When she was able to search his pocket, she found a folding pocket knife, which he said he kept with him to protect his friends. They also found the toy plastic handgun in his back pack, its orange tip covered with black electrical tape so that it looked real.
Stevens’ attorney, Jackson Casey, told Judge Peter Doyle that Stevens has Asperger’s syndrome, which caused the situation to “spiral out of control,” although he did not place blame on anyone. Asperger’s is a form of autism, a developmental disability that can severely impact a person’s ability to communicate and to understand social norms.
Casey said Stevens was in Theater A at the high school yesterday morning watching a video and took the prop gun, which was on a shelf in an unlocked cabinet. Casey stressed the youth did not bring the gun into school himself but took it from the cabinet.
One of the symptoms of those with Asperger’s, Casey said, is that it’s difficult “to deal with more than one person at a time.” When multiple officers confronted him, Casey said, Stevens was overwhelmed and acted out.
“It’s certainly understandable how this spiraled out of control,.” Casey said. “When police arrived en masse, he was unable to process the situation.”
Casey said one contributing factor to the escalation is that Stevens’ regular classroom teacher was out, and a substitute was there. Had his regular teacher been there, Casey said, this situation may never had happened for she would have known his condition and known the gun was a prop.
The state initially asked for $25,000 bail. Casey and Stevens’ parents pleaded with Doyle to reduce bail to $2,500 so they could post it and bring him home.
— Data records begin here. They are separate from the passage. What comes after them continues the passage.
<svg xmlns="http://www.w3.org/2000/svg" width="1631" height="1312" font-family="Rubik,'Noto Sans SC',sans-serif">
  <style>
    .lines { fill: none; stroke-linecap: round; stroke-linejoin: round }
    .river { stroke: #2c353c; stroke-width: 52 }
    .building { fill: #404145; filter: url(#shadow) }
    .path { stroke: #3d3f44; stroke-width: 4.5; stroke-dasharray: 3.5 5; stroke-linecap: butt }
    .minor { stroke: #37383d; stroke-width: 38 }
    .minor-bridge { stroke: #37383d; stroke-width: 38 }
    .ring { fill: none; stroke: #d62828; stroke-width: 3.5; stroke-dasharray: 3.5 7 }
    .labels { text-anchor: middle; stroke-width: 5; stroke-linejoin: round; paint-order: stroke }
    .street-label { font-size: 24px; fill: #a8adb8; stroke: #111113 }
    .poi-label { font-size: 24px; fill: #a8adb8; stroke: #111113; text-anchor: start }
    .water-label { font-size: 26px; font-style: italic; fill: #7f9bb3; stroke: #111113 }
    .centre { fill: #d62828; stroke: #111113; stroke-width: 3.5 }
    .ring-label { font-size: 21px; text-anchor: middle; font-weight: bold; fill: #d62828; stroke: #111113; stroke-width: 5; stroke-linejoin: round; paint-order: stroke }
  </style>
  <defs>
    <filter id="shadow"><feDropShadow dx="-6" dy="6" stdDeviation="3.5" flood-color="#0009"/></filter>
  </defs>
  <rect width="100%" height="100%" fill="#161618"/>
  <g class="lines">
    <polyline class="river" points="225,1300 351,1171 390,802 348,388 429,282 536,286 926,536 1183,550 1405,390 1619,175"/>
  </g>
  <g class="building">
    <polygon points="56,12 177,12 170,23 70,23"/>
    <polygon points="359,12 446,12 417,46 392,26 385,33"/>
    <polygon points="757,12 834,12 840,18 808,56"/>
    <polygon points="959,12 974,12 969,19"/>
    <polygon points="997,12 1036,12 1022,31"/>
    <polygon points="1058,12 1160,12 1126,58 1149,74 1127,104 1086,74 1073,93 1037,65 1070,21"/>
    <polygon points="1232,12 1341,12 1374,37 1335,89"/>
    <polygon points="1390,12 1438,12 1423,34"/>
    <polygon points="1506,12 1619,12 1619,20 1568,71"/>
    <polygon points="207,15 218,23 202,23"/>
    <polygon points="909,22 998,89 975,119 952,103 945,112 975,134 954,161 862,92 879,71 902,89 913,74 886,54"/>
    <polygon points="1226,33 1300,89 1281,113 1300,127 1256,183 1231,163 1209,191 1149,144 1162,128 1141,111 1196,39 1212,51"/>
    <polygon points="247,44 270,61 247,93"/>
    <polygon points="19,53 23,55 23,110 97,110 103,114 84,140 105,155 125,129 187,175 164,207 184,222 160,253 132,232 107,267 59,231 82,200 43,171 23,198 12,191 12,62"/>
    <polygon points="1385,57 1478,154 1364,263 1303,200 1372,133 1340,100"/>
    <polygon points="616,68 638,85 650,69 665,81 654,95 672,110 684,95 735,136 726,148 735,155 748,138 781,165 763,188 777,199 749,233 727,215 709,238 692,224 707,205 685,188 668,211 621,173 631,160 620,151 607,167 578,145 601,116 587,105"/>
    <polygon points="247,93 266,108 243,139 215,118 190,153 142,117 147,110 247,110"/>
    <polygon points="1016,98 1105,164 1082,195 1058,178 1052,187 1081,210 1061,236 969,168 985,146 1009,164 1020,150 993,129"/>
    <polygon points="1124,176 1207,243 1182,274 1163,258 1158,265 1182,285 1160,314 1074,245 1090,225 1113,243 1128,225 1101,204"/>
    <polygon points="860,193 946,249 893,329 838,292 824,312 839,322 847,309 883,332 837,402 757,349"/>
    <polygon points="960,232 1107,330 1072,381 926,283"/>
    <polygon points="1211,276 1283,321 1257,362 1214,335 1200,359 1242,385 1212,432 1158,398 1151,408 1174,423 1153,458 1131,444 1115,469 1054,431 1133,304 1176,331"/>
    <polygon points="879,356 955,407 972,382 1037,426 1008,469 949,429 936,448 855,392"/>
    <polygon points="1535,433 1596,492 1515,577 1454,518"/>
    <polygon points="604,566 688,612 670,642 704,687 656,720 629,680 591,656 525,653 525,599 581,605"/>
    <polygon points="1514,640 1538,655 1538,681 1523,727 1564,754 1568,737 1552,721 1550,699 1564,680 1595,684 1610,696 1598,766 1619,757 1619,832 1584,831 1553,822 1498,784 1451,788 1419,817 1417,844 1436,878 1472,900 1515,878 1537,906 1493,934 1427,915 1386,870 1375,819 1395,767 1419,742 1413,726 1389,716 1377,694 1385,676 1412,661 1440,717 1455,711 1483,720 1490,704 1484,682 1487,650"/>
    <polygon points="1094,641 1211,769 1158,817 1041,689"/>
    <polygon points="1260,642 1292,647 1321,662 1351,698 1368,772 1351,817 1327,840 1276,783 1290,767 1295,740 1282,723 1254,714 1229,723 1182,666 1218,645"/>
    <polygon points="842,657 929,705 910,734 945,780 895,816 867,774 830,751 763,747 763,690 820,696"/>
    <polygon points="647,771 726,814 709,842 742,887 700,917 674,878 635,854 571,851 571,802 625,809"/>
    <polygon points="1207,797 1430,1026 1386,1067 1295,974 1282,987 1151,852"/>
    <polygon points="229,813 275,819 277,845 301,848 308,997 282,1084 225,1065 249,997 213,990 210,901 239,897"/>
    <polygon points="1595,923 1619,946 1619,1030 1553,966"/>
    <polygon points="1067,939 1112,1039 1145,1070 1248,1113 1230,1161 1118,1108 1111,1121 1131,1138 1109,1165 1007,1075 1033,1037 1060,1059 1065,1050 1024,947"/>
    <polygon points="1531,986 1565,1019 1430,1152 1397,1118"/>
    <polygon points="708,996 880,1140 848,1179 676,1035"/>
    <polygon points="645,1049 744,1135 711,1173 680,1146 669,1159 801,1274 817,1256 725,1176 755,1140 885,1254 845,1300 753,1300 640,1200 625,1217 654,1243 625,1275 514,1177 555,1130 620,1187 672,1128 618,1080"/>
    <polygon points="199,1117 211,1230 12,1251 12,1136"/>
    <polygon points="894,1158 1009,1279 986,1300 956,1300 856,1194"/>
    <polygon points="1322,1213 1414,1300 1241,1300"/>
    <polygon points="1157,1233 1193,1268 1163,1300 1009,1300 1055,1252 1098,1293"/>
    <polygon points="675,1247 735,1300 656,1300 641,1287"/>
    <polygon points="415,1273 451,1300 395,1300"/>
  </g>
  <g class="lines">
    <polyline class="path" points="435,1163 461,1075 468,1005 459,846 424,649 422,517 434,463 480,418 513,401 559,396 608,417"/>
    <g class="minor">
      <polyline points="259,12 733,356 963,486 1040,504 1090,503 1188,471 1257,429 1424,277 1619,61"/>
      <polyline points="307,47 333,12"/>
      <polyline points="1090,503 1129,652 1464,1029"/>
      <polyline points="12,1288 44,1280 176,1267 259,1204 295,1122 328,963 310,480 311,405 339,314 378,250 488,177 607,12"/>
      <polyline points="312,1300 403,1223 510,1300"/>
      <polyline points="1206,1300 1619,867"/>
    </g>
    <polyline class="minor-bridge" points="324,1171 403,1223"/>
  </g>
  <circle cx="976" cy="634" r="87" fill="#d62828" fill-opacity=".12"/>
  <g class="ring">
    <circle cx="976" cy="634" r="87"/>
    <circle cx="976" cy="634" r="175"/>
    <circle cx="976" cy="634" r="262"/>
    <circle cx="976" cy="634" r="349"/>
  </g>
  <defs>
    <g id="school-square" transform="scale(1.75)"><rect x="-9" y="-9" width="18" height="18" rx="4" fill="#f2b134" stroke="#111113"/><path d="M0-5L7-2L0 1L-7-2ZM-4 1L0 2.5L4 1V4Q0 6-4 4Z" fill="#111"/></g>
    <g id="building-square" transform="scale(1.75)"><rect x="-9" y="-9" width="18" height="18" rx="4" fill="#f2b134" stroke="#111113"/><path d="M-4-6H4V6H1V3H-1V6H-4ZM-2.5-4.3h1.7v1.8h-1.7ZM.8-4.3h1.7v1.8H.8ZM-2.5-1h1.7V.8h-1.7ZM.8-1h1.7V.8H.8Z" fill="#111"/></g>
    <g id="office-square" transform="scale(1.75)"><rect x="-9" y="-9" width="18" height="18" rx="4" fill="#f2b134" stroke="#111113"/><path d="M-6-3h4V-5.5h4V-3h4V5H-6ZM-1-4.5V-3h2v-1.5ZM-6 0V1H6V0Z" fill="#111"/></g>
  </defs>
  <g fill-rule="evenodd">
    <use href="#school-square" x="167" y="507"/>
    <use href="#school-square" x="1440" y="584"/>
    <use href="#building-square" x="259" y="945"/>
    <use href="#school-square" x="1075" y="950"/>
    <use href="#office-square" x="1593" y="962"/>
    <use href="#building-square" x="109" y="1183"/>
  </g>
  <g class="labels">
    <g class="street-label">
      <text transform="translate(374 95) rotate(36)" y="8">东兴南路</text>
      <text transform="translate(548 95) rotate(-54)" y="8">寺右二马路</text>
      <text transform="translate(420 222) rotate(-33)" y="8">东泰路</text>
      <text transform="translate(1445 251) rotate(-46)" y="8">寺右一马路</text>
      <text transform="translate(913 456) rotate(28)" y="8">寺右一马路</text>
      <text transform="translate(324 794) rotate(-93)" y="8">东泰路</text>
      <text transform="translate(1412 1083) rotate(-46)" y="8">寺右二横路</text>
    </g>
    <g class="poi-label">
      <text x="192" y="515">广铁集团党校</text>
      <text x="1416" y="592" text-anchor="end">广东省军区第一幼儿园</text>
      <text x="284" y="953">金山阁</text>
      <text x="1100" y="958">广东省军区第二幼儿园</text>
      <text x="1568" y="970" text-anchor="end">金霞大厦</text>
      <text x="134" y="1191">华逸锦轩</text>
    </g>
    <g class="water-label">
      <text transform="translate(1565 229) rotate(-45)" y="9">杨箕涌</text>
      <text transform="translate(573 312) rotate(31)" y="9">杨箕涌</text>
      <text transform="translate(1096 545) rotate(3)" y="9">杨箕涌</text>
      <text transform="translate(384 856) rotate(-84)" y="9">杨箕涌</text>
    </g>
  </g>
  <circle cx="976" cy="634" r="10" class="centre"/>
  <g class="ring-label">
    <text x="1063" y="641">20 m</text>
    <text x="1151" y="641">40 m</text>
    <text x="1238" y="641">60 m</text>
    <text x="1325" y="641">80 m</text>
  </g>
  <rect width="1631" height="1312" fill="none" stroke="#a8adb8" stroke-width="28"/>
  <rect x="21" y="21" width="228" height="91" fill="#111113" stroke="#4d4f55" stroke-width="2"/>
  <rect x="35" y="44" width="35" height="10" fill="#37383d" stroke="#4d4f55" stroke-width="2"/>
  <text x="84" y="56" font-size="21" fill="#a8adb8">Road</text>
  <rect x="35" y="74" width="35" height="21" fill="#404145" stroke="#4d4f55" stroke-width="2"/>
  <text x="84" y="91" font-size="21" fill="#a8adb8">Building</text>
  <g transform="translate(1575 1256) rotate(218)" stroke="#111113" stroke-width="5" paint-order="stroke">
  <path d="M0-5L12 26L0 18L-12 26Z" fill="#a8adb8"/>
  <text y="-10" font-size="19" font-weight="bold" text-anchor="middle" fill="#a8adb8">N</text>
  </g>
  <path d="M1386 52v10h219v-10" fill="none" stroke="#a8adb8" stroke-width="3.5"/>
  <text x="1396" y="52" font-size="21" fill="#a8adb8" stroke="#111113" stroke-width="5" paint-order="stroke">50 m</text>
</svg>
“He’s a senior. He gets good grades. He’s scheduled to graduate on June 1. He isn’t a troublemaker. He has no criminal record,” his mother told the judge. “This has never happened before. He’s never had problems in the past. Not his typical behavior. This is an aberration.”
The boy’s father said it was unfortunate that school staff had not told police that he had Asperger’s syndrome, and that police should have training in how to handle situations involving people with the syndrome.